The Impact of Pt and H2 on n-Butane Isomerization over Sulfated Zirconia: Changes in Intermediates Coverage and Reactivity

Abstract

Previous steady-state isotopic transient kinetic analysis (SSITKA) studies in our laboratory showed that the deactivation of an unpromoted sulfated zirconia (SZ) catalyst during n-butane isomerization at 150°C is due to a loss of active sites as well as a small decrease in the average site activity (Kim, S. Y., Goodwin, Jr., J. G., and Galloway, D., Catal. Today63, 21 (2000)). The mechanism by which SZ deactivates is linked to coke/oligomer formation and, possibly, surface sulfur reduction. The use of Pt promotion of SZ and H2 addition to the reaction mixture has been shown to greatly decrease deactivation during n-butane isomerization. In this study, the mechanisms by which H2 addition and Pt promotion affect n-butane isomerization over SZ were studied using SSITKA. H2 probably inhibits n-butane isomerization activity of the unpromoted SZ catalyst through inhibition of butene formation.

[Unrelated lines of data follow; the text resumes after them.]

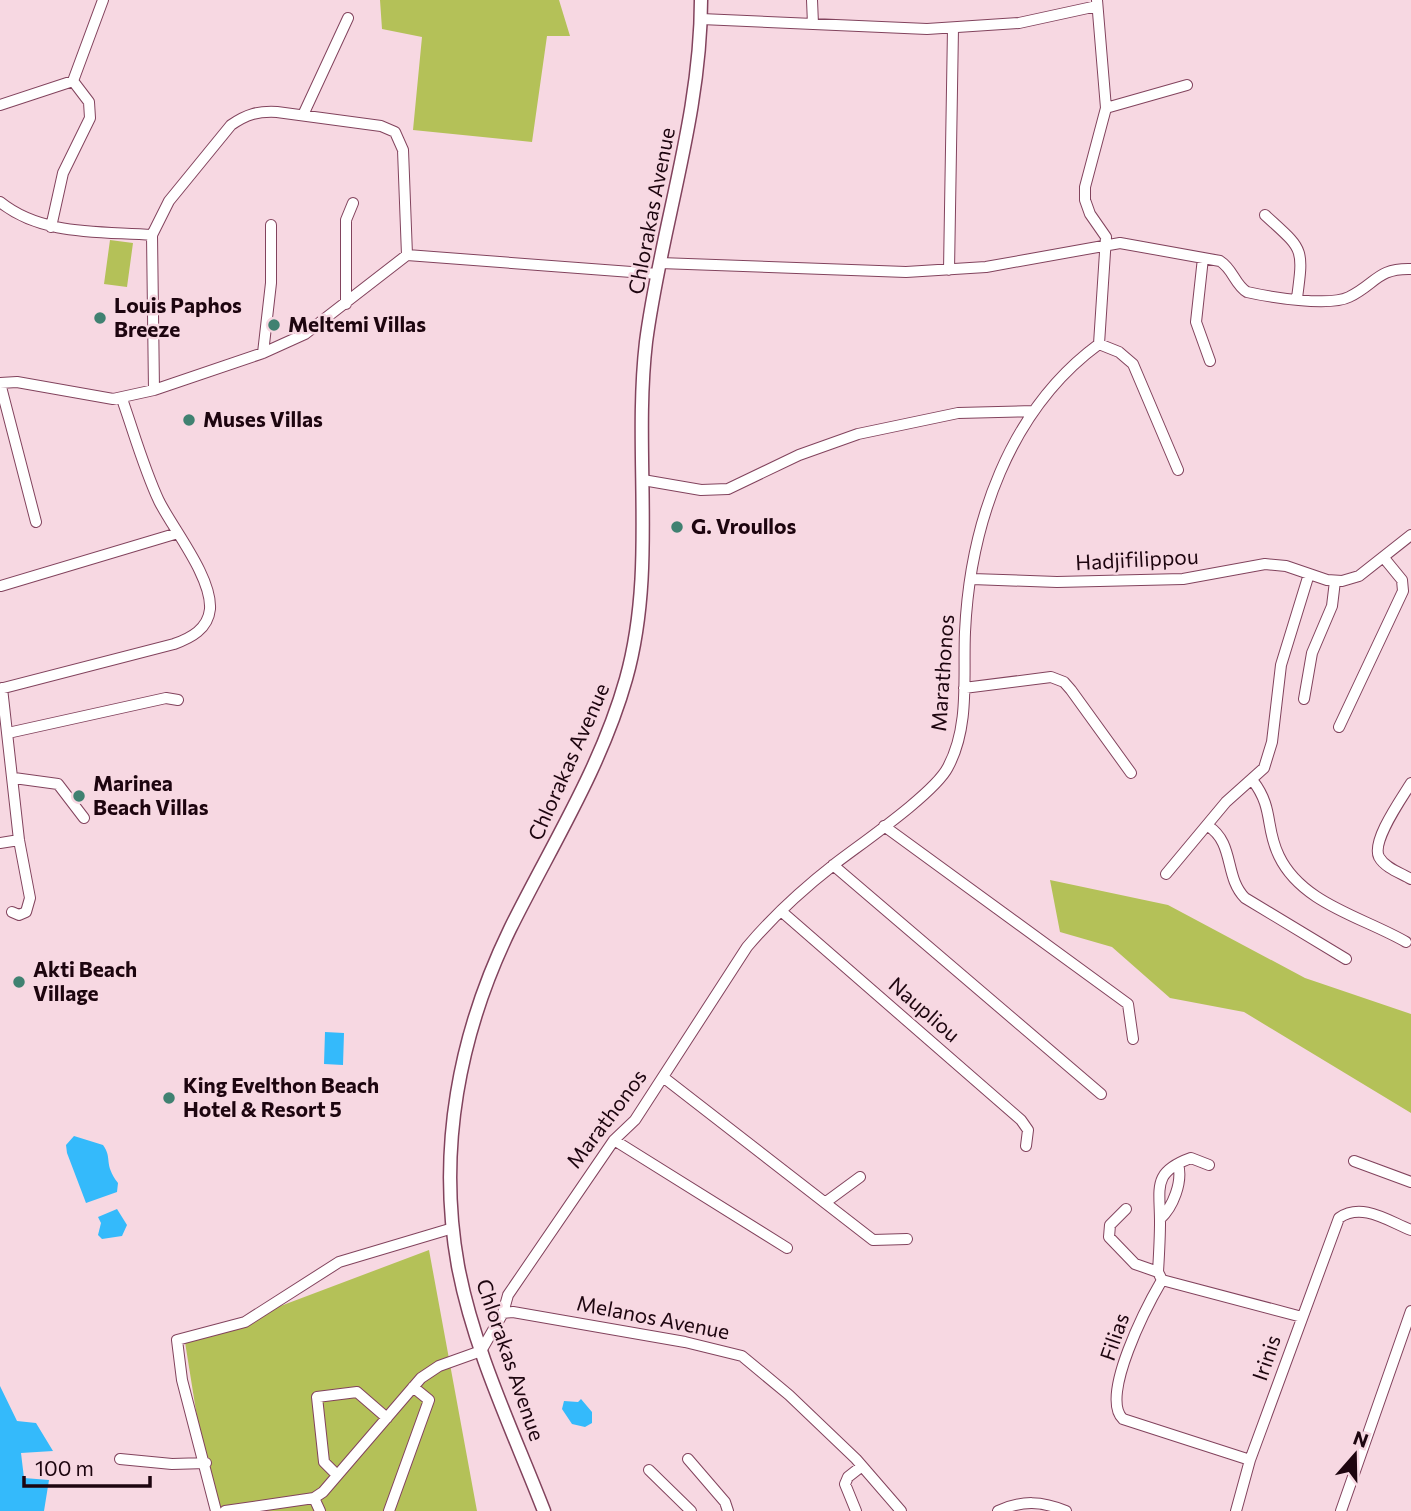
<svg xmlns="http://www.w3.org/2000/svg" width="1411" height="1511" font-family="Commissioner,sans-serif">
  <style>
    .green { fill: #b4c158 }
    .water { fill: #34bafb }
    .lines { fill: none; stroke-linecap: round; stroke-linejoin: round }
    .minor-casing { stroke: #82435d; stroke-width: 12 }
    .major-casing { stroke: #82435d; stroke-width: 15 }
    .minor { stroke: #fff; stroke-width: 10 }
    .major { stroke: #fff; stroke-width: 12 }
    .poi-dot { fill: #408171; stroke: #f7d8e2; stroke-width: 2.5 }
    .labels { text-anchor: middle; stroke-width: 5; stroke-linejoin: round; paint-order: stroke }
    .street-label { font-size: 21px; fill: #1d050f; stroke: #f7d8e2 }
    .poi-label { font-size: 21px; font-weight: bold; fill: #1d050f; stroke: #f7d8e2; text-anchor: start }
  </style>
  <rect width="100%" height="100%" fill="#f7d8e2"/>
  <path class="green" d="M380 0H559L570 36H547L532 142 413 130 422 37 382 29Z
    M110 240 133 243 127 287 104 284Z
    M1050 880 1168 905 1305 978 1411 1014V1113L1244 1012 1170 998 1112 947 1060 932Z
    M429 1250 477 1511H212L185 1342Z"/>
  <path class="water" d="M325 1032 344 1033 343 1065 324 1064Z
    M74 1136 103 1145C113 1159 103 1163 118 1183L117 1192 86 1203 67 1153 66 1145Z
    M117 1209 127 1225 122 1236 102 1239 98 1235 101 1223 98 1217Z
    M0 1386 17 1421 36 1423 53 1451 21 1453 24 1478 49 1480 44 1511H0Z
    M581 1399 592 1412V1423L585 1427 572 1424 562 1409 564 1401 578 1402Z"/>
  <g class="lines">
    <g class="minor-casing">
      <path id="minor" d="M812 0 813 24
        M701 19 927 29 1019 23 1097 6
        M73 81 103 0
        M0 105 73 81 89 102 90 118 63 173 51 227
        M1106 108 1187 85
        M303 115 348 18
        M0 202C42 236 100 231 152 235
        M1265 215C1303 250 1304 246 1297 298
        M1203 258 1196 322 1210 361
        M660 263 906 272 986 267 1120 243 1220 261C1233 269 1235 285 1247 292 1269 297 1329 307 1349 297 1376 284 1377 268 1411 269
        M949 270 953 28
        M346 304V220L353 203
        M1099 344 1119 352 1133 364 1178 470
        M263 353 271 283V225
        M0 383 17 382 113 399 154 390 263 353 305 334 407 255 658 274
        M0 383 36 522
        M154 390 152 235 169 201 231 125C247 114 258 111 277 112L381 126 395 132 403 150 407 255
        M643 480 701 490 728 489 799 455 858 434 958 413 1033 411
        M972 579 1057 582 1183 579 1265 564 1286 566 1327 580 1342 581 1359 576 1411 535
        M1 586 178 533
        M2 688 19 840 30 898 26 912 19 915 12 912
        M964 688 1051 677 1064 682 1071 690 1131 773
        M0 689 174 644C191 638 208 629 210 609 212 577 173 529 159 501 144 469 134 433 122 399
        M1304 699 1312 653 1332 606 1335 581
        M1339 727 1403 591 1402 580 1384 558
        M8 733 166 698 178 700
        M14 778 58 784 84 818
        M1253 781C1274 808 1265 828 1279 856 1302 904 1363 917 1406 942
        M1411 783C1402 798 1371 841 1379 857 1385 868 1401 873 1411 879
        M884 826 1128 1004 1133 1039
        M1208 826C1235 843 1224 877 1245 898L1346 959
        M0 843 19 840
        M833 865 1101 1094
        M1166 874 1226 802 1264 768 1272 742 1281 665 1309 574
        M781 911 1021 1120 1028 1130 1026 1146
        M663 1077 873 1240 907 1239
        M614 1140 787 1248
        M1354 1161 1411 1182
        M826 1202 860 1177
        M1126 1209 1110 1225 1109 1237 1135 1264 1158 1272
        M1160 1219C1173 1207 1183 1182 1178 1164
        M1162 1280C1148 1304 1099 1397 1123 1419L1250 1460
        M1162 1280 1158 1272C1159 1255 1160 1239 1160 1222 1160 1187 1152 1172 1191 1158L1209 1165
        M1162 1280 1302 1317
        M503 1313 513 1312 685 1342 742 1356 789 1395 856 1459 901 1511
        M120 1459 172 1464 206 1463
        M688 1459 725 1502 728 1511
        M649 1470 691 1511
        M337 1475 324 1462 317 1397 357 1392 387 1418
        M314 1498 320 1511
        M216 1511 182 1380 177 1340 245 1322 339 1262 453 1228
        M225 1511 314 1498 323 1492 421 1378 439 1366 481 1351 503 1313 508 1295 614 1140 635 1120 747 947C773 916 804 888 836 863 862 843 935 793 948 767 970 726 963 676 965 632 970 524 1009 410 1099 344L1106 237 1090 214 1085 200V187L1106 108 1097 0
        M389 1511 429 1400 413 1387
        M856 1511 845 1484 848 1477 862 1466
        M998 1511C1022 1500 1042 1501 1066 1511
        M1236 1511 1250 1460 1339 1218C1362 1202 1388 1221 1411 1230
        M1341 1511 1411 1311"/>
    </g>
    <g class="major-casing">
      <path id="major" d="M544 1511C513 1431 474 1351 458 1266 437 1150 459 1034 510 929 550 848 601 768 626 679 657 569 633 454 646 342 661 227 701 117 701 0"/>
    </g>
    <use href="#minor" class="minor"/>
    <use href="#major" class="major"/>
  </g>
  <g class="poi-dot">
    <circle cx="100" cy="318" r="7"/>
    <circle cx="274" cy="325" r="7"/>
    <circle cx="189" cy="420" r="7"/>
    <circle cx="677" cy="527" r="7"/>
    <circle cx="79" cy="796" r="7"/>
    <circle cx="19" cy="982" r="7"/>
    <circle cx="169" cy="1098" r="7"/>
  </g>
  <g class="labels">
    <g class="street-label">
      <text transform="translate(652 211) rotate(-79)" y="7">Chlorakas Avenue</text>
      <text transform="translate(1137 560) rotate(-3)" y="7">Hadjifilippou</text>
      <text transform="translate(943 673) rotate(-86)" y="7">Marathonos</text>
      <text transform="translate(569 762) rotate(-66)" y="7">Chlorakas Avenue</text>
      <text transform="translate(924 1010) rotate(41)" y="7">Naupliou</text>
      <text transform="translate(607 1119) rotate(-53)" y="7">Marathonos</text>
      <text transform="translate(653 1318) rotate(11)" y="7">Melanos Avenue</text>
      <text transform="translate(1115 1337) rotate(-71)" y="7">Filias</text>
      <text transform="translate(1267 1358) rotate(-71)" y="7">Irinis</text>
      <text transform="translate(510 1360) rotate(71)" y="7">Chlorakas Avenue</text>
    </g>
    <g class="poi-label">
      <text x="114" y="313">Louis Paphos<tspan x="114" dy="24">Breeze</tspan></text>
      <text x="288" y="332">Meltemi Villas</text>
      <text x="203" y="427">Muses Villas</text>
      <text x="691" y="534">G. Vroullos</text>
      <text x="93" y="791">Marinea<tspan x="93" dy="24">Beach Villas</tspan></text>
      <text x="33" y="977">Akti Beach<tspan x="33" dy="24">Village</tspan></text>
      <text x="183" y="1093">King Evelthon Beach<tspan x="183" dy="24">Hotel &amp; Resort 5</tspan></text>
    </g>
  </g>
  <g transform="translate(1355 1455) rotate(20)" stroke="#f7d8e2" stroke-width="5" paint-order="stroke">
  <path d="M0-5L12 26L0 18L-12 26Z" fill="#1d050f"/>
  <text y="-10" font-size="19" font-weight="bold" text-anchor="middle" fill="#1d050f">N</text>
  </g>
  <path d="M24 1476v10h126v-10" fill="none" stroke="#1d050f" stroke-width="3.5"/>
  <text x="35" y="1476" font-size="21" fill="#1d050f" stroke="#f7d8e2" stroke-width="5" paint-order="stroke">100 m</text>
</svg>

Little effect on the average residence time for reaction was observed. An improvement in catalyst stability was linked to a reduction in coke/oligomer formation. In the absence of H2 in the feed stream, the presence of Pt did not improve the activity or the stability of the catalyst. An enhanced catalytic activity and stability, however, was evident when both H2 addition and Pt promotion were used, but only at the higher reaction temperature of 250°C. This enhanced catalytic activity at 250°C upon both Pt promotion and H2 addition was a result of an increase in the concentration of active surface intermediates leading to isobutane. This concentration did not change greatly during reaction, thus showing the improvement also in catalyst stability. Although the concentration of active intermediates increased significantly, the average reaction rate (inverse seconds) of an intermediate actually decreased, but not enough to prevent an increase in overall activity. Only 4% (SZ)–16% (PtSZ) of the intermediate to strong acid sites appeared to be involved in the reaction after 5 min time-on-stream, suggesting a reason why NH3 adsorption characterization results do not correlate well with catalyst activity for SZ-based catalysts. The implications of the obtained results on the roles of Pt and H2 on SZ in enhanced catalyst activity and decreased deactivation are discussed.